Kisah Getir 5 Pemilik PO Bus Bangun Usaha dari Nol, Ada Anak Yatim Terpaksa Putus Sekolah demi Bertahan Hidup
Suatu saat, Haryanto memutuskan untuk mendaftar Secata (Sekolah Calon Taruna). Setelah digodok selama lima bulan hingga lulus, dia berhak menyandang pangkat Prajurit Dua (Prada).
Dalam penugasannya dia ditempatkan sebagai sopir batalyon. Dia kemudian menikah pada 1982, kebutuhan yang meningkat yang membuat Haji Haryanto memutuskan membeli angkot bermodalkan tabungan Rp750 ribu.
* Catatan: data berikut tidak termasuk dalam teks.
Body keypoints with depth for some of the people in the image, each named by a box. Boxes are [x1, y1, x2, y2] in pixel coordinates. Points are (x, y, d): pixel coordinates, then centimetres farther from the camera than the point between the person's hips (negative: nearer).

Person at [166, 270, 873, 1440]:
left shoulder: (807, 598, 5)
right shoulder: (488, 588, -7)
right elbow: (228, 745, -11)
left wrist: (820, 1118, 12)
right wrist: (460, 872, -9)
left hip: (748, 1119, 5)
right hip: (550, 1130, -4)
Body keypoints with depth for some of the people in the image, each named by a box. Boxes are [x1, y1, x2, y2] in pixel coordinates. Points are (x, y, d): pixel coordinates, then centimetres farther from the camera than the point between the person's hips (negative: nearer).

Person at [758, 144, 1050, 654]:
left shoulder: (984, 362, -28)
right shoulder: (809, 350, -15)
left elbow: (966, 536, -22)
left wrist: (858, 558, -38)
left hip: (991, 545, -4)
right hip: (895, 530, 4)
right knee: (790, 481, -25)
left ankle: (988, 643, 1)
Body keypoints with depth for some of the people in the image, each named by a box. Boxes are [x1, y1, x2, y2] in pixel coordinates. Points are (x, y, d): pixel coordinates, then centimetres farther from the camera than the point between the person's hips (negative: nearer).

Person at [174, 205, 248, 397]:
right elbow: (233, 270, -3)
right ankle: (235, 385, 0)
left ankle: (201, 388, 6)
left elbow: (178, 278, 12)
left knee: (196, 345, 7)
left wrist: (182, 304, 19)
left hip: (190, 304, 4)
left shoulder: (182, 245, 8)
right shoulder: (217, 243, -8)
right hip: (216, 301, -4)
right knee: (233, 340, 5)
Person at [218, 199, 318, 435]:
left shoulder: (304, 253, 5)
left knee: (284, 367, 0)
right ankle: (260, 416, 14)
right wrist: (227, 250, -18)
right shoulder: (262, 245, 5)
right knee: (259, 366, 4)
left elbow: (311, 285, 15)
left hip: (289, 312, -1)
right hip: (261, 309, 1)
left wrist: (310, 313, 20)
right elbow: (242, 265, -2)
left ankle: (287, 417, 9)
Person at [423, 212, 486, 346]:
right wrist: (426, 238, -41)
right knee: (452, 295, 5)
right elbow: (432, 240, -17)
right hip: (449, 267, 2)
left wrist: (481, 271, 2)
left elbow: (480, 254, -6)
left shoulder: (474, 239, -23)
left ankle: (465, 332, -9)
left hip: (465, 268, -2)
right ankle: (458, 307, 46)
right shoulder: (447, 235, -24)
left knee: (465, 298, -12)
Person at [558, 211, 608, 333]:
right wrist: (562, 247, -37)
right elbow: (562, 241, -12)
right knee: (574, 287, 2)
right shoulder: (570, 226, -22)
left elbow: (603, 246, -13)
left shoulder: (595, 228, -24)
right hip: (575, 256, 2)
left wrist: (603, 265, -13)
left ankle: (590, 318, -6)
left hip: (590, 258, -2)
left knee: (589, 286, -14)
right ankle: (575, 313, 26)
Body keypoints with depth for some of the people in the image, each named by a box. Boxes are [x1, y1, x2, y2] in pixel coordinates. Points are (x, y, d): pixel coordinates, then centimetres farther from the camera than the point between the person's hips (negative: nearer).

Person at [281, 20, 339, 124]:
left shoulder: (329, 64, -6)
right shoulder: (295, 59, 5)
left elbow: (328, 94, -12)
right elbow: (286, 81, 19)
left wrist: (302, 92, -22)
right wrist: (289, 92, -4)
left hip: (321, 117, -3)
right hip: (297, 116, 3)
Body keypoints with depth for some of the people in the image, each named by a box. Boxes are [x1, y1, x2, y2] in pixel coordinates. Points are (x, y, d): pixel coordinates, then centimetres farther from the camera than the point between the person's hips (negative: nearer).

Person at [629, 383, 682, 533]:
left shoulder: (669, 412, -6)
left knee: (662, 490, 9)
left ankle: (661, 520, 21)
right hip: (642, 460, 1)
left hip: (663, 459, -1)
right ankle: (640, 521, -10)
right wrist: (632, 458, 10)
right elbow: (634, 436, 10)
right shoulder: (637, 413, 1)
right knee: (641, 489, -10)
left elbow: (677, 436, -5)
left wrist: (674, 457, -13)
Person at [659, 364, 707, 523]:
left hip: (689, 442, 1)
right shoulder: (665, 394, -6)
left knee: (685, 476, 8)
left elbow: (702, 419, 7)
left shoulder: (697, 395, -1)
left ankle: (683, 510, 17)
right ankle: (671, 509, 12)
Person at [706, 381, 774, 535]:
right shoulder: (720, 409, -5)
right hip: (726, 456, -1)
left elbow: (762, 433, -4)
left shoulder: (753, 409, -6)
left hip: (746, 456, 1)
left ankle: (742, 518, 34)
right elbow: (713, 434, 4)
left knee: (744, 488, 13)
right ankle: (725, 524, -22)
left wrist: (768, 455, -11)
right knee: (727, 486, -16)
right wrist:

Saat itu, dia mengemudikan sendiri setelah pulang dinas. Pada 1987, usahanya semakin berkembang hingga memiliki beberapa unit mobil angkutan kota. Bahkan, saat krisis moneter Haji Haryanto membeli beberapa unit angkot bekas untuk dijadikan tambahan armada.
Namun, Haji Haryanto memutuskan membeli bus setelah menjual sejumlah angkot. Saat itu, PO Haryanto mulai berdiri dengan trayek awal Cikarang-Tangerang menggunakan lima bus.
Karier militer Haji Haryanto berakhir pada 2000. Dia memutuskan pensiun dini dengan pangkat terakhir Kopral Kepala. Keputusan itu diambil karena ingin fokus mengembangkan usaha di bidang transportasi darat.